Infecté par la grippe aviaire, un adolescent canadien est dans un état grave. La transmission du virus aux humains s’accélère sur le continent. Mais les autorités et les firmes agroalimentaires minimisent le danger.
Sitôt la nouvelle connue, des virologues et épidémiologistes du monde entier se sont mis à scruter son cas. Un adolescent canadien est traité au service de soins intensifs à l’hôpital de Vancouver, depuis le 8 novembre, pour une infection par le virus de la grippe aviaire H5N1. Le jeune homme est dans un état grave.
Il ne travaillait pas dans une ferme, n’a pas approché d’animaux. On ne sait donc pas comment l’adolescent a été infecté, ce qui inquiète les experts. Surtout, comme l’explique un article publié dans Nature, le virus prélevé dans son organisme s’est révélé porteur de mutations qui augmentent sa capacité à infecter les voies respiratoires humaines.
Qui plus est, le fait qu’il soit en proie à une détresse respiratoire particulièrement sévère en dépit de son jeune âge et de son bon état de santé initial laisse craindre deux choses : que la transmission interhumaine soit désormais facilitée et que la pandémie éventuelle qui en découle s’avère d’une dramatique virulence.
Les tests pratiqués sur l’entourage de l’adolescent ont révélé qu’il n’avait pas eu le temps ou l’occasion de contaminer quiconque. Néanmoins, « c’est exactement ce qu’on ne voulait pas voir » a commenté, dans la presse étasunienne, le microbiologiste S.E. Hensley, co-auteur d’une étude de référence sur le sujet, dirigée par Jesse Bloom, virologue à Seattle. (...)
Le cas préoccupant des travailleurs sans-papiers
Interrogé par Reporterre, Thijs Kuiken, chercheur en pathologie comparée au Centre Erasmus de Rotterdam, assure cependant n’être pas particulièrement préoccupé par l’évolution du virus constatée chez le jeune homme hospitalisé à Vancouver. (...)
Alors que la grippe aviaire sévit actuellement dans plus de 650 fermes bovines réparties dans 15 États étasuniens, que des lots de lait cru contaminés sont rappelés et retirés de la vente, que 55 cas humains ont été confirmés… et que Vancouver est situé à seulement 150 km de la frontière étasunienne, Thijs Kuiken se dit surtout préoccupé par les nombreuses personnes qui travaillent sur site, souvent sans-papiers ou sous contrat saisonnier. (...)

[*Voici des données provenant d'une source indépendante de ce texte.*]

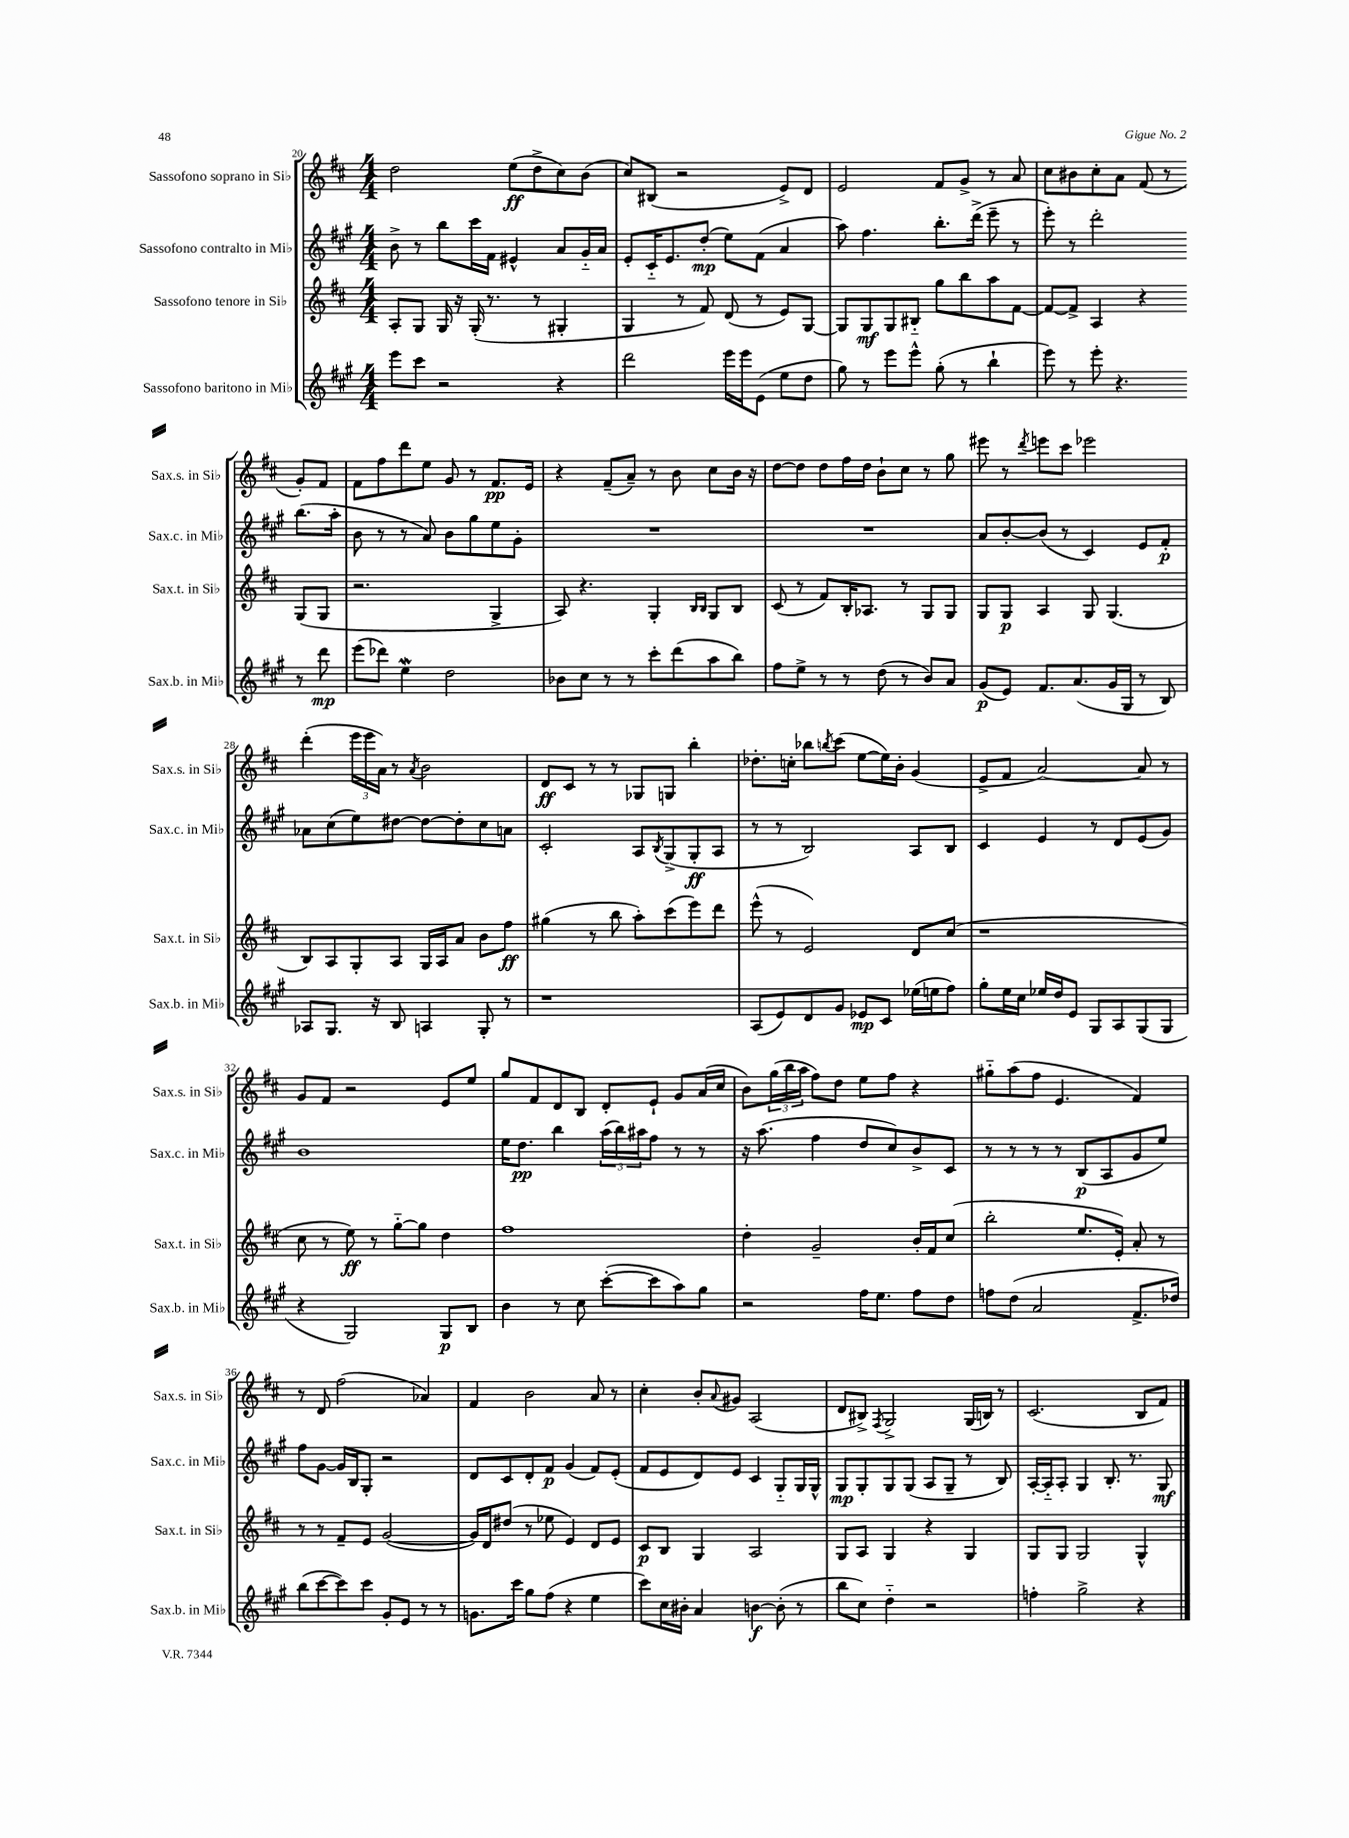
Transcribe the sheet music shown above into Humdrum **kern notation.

**kern	**kern	**kern	**kern
*staff4	*staff3	*staff2	*staff1
*clefG2	*clefG2	*clefG2	*clefG2
*k[f#c#g#]	*k[f#c#]	*k[f#c#g#]	*k[f#c#]
*M4/4	*M4/4	*M4/4	*M4/4
8eee	8A'	8b^	2dd
8ccc#	8G	8r	.
2r	16G	8bb	.
.	16r	.	.
.	(16G'	16ccc#	.
.	8.r	16f#	.
.	.	4e#^^	(8ee
.	8r	.	8dd^
4r	4G#'	8a	8cc#)
.	.	16g#'~	(8b
.	.	16a	.
=	=	=	=
2ddd	4G	8e'	8cc#)
.	.	16c#'~	(8B#
.	.	8.e	.
.	8r	.	2r
.	8f#)	(8dd'	.
16eee	(8d	8ee)	.
16eee	.	.	.
(8e	8r	(8f#	.
8ee	8e)	4a	8e^)
8dd	[8G	.	8d
=	=	=	=
8gg#)	8G]	8aa)	2e
8r	8G	4.ff#	.
8eee	8G	.	.
8eee^^	8B#'~	.	.
(8gg#'	8gg	8.bb'	8f#
8r	8bb	.	8g^
.	.	(16ddd^	.
4bb`	8aa	8eee~	8r
.	[8f#	8r	8a
=	=	=	=
8eee)	8f#_	8eee')	8cc#
8r	8f#^]	8r	8b#
8eee'	4A	2ddd'	8cc#'
4.r	.	.	8a
.	4r	.	(8f#
.	.	.	8r
8r	(8G	(8.bb	8g')
8ddd	8G	.	8f#
.	.	16aa'	.
=	=	=	=
(8eee	2.r	8b	8f#
8ddd-)	.	8r	8ff#
4ee	.	8r	8ddd
.	.	8a)	8ee
2dd	.	8b	8g
.	.	8gg#	8r
.	4G^	8ee	8.f#
.	.	8g#'	.
.	.	.	16e
=	=	=	=
8b-	8A)	1r	4r
8cc#	4.r	.	.
8r	.	.	(8f#~
8r	.	.	8a~)
8ccc#'	4G'	.	8r
(8ddd	.	.	8b
.	16qqB	.	.
.	16qqB	.	.
8aa	8G	.	8cc#
8bb)	8B	.	16b
.	.	.	16r
=	=	=	=
8ff#	(8c#	1r	[8dd
8ee^	8r	.	8dd]
8r	8f#)	.	8dd
8r	16B'	.	16ff#
.	8.A-	.	16dd
(8dd	.	.	8b`
8r	8r	.	8cc#
8b)	8G	.	8r
8a	8G	.	8gg
=	=	=	=
(8g#	8G	8a	8eee#
8e)	8G	[8b'	8r
.	.	.	8qddd
8.f#	4A	(8b]	8eee
.	.	8r	8ccc#
(8.a	.	.	.
.	8G	4c#)	2eee-
16g#	(4.G	.	.
16G#	.	.	.
8r	.	8e	.
8B)	.	8f#'	.
=	=	=	=
8A-	8B)	8a-	(4ddd'
8.G#	8A	(8cc#	.
.	8G'	8ee)	24eee
.	.	.	24eee
16r	.	.	.
.	.	.	24a)
8B	8A	[8dd#	8r
.	.	.	8qa
4A	16G	8dd#_	2b
.	16A	.	.
.	8a	8dd#']	.
8G#'	8b	8cc#	.
8r	8ff#	8a	.
=	=	=	=
1r	(4gg#	2c#'	8d
.	.	.	8c#
.	8r	.	8r
.	8bb	.	8r
.	8aa')	8A	8G-
.	.	8qB	.
.	(8ccc#	(8G#^	8G
.	8eee)	8G#'	4bb'
.	8ddd	8A	.
=	=	=	=
(8A	(8eee^^	8r	8.dd-'
8e)	8r	8r	.
.	.	.	16cc'
8d	2e)	2B)	8bb-
.	.	.	8qbb
8g#	.	.	(8ccc#
8e-	.	.	[8ee
8c#	.	.	16ee])
.	.	.	16b'
(16ee-	8d	8A	(4g
16ee	.	.	.
8ff#)	(8cc#	8B	.
=	=	=	=
8gg#'	1r	4c#	8e^
16ee	.	.	8f#
16cc#	.	.	.
16ee-	.	4e	[2a)
16dd	.	.	.
8e	.	.	.
8G#	.	8r	.
8A	.	8d	.
(8G#	.	(8e	8a]
8G#	.	8g#)	8r
=	=	=	=
4r	8cc#	1b	8g
.	8r	.	8f#
2G#)	8ee)	.	2r
.	8r	.	.
.	[8gg'~	.	.
.	8gg]	.	.
8G#	4dd	.	8e
8B	.	.	8ee
=	=	=	=
4b	1ff#	16ee	8gg
.	.	8.dd	.
.	.	.	8f#
8r	.	4bb	8d
8cc#	.	.	8B
([8ccc#'	.	(24aa	8d'
.	.	24bb)	.
.	.	24aa#	.
8ccc#]	.	8ff#	8e`
8aa)	.	8r	8g
8gg#	.	8r	(16a
.	.	.	16cc#
=	=	=	=
2r	4dd'	16r	8b)
.	.	(8.aa	.
.	.	.	(24gg
.	.	.	24bb
.	.	.	24aa
.	2g~	4ff#	8ff#)
.	.	.	8dd
16ff#	.	8dd	8ee
8.ee	.	.	.
.	.	8cc#)	8ff#
8ff#	16b'	8b^	4r
.	16f#	.	.
8dd	(8cc#	8c#	.
=	=	=	=
8ff	2bb'	8r	8gg#'~
(8dd	.	8r	(8aa
2a	.	8r	8ff#
.	.	8r	4.e
.	8.ee	(8B	.
.	.	8A	.
.	16e')	.	.
8.f#^	8a'	8g#	4f#)
.	8r	8ee)	.
16dd-)	.	.	.
=	=	=	=
(8bb	8r	8ff#	8r
[8ccc#	8r	[8g#	8d
8ccc#])	8f#~	16g#]	(2ff#
.	.	16B	.
8ccc#	8e	8G#'	.
8g#'	([2g	2r	.
8e	.	.	.
8r	.	.	4a-)
8r	.	.	.
=	=	=	=
8.g	16g])	8d	4f#
.	16d	.	.
.	(8dd#	8c#	.
16ccc#	.	.	.
8gg#	8r	8d'	2b
(8ff#	8ee-	8f#	.
4r	4e)	(4g#	.
4ee	8d	8f#)	8a
.	8e	(8e'	8r
=	=	=	=
8ccc#)	8c#	8f#	4cc#'
16cc#	8B	8e	.
16b#'	.	.	.
4a	4G	8d)	8b'
.	.	.	8qqa
.	.	8e	8g#
[4b	2A	4c#	(2A
(8b']	.	8G#'~	.
8r	.	16G#	.
.	.	16G#^^	.
=	=	=	=
8bb	8G	8G#	8d
8cc#)	8A	8G#'	8B#^)
.	.	.	8qF#
4dd'~	4G	8G#	2G^
.	.	(8G#	.
2r	4r	8A	.
.	.	8G#~	.
.	4G	8r	(16G
.	.	.	16B)
.	.	8B)	8r
=	=	=	=
4ff'	8G	[16A'	(2.c#
.	.	16A'~]	.
.	8G	8A'	.
2gg#^	2G	4G#	.
.	.	8.B'	.
.	.	8.r	.
4r	4G^^	.	8B
.	.	8G#	8f#)
==	==	==	==
*-	*-	*-	*-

« Des rapports basés sur des entretiens avec des vétérinaires spécialisés dans le traitement des vaches laitières infectées aux États-Unis indiquent qu’ils ont vu des cas humains ayant des symptômes spécifiques dans la totalité des exploitations où se trouvaient des vaches malades. » Or, s’effraie-t-il, ces travailleurs infectés sont visiblement dissuadés des se signaler. (...)
C’est là une situation où des adaptations virales peuvent passer totalement inaperçues.
Pression des lobbies
Pour Thijs Kuiken, le vrai danger vient de là. Sans compter que l’État fédéral étasunien ne paraît efficace ni sur le plan de la prévention pour barrer la route à l’émergence pandémique, ni sur celui de la préparation à la crise, si elle survient. (...)
Il semble que le Département de l’Agriculture, sous pression des lobbies, a voulu protéger à tout prix la commercialisation et l’export, quitte à minimiser le danger. Une bonne part des agences vétérinaires qui alertaient ont été fermées ou réduites au silence par l’administration et les firmes, à coups de menace de licenciement et d’intimidations.
Au final, les considérations de santé publique se sont retrouvées largement éclipsées par les intérêts financiers du secteur.
S’ajoute à cela que la FDA (Food and Drug Administration) qui réglemente le lait, l’USDA (équivalent du ministère de l’Agriculture) qui s’occupe des vaches et des fermes et le CDC (équivalent du ministère de la Santé) qui suit en principe les cas humains, se sont avérés incapables de se coordonner.
La situation pourrait se dégrader encore avec l’élection de Donald Trump. Celui-ci a choisi de s’attacher les conseils de Sid Miller, commissaire à l’Agriculture du Texas. Lequel avertissait implicitement, il y a peu, les inspecteurs vétérinaires… que s’approcher des exploitations pour pratiquer des tests de détection sans y avoir été invité pourrait leur valoir d’y être reçus à coups de fusil.